(Entries from a dataset)
* * * * * * *

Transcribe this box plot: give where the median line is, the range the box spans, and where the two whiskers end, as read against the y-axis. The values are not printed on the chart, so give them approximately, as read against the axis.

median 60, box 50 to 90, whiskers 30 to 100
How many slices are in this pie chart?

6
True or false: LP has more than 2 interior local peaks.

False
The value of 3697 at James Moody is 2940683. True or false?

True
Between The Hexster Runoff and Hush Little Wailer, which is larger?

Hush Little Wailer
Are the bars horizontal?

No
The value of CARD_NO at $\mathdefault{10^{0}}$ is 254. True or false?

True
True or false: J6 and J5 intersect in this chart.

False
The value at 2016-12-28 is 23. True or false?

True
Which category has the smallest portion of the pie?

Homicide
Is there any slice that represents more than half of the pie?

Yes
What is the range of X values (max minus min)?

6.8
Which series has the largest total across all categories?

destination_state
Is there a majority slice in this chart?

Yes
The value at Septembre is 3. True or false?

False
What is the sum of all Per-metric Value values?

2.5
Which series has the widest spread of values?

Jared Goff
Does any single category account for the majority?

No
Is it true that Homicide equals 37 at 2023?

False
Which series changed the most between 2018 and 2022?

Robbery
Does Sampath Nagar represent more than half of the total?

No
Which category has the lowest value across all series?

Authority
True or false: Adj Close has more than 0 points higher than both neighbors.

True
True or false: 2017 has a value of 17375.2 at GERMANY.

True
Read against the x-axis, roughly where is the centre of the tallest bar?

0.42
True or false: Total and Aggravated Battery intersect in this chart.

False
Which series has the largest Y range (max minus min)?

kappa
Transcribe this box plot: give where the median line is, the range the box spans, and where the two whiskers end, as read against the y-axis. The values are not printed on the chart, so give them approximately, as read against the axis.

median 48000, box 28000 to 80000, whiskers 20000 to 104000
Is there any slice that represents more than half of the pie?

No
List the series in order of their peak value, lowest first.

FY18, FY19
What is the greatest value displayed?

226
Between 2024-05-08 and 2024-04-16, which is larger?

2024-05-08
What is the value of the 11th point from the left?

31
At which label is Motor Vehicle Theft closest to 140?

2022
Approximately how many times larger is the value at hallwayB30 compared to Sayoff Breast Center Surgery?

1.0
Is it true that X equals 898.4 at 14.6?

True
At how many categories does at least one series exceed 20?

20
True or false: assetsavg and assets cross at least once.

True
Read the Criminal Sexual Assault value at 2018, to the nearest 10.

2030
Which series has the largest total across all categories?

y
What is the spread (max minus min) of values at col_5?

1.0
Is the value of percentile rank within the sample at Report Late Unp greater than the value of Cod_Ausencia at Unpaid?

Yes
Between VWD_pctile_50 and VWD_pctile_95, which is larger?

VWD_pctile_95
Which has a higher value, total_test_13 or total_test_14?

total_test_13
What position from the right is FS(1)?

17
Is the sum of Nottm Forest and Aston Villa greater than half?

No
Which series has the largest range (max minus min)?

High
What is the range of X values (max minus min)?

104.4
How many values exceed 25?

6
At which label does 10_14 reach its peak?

* * * * * * *

Retype the entries word for word, beginning at the first line and stopping after the line that contains "The value of 3697".

Transcribe this box plot: give where the median line is, the range the box spans, and where the two whiskers end, as read against the y-axis. The values are not printed on the chart, so give them approximately, as read against the axis.

median 60, box 50 to 90, whiskers 30 to 100
How many slices are in this pie chart?

6
True or false: LP has more than 2 interior local peaks.

False
The value of 3697 at James Moody is 2940683. True or false?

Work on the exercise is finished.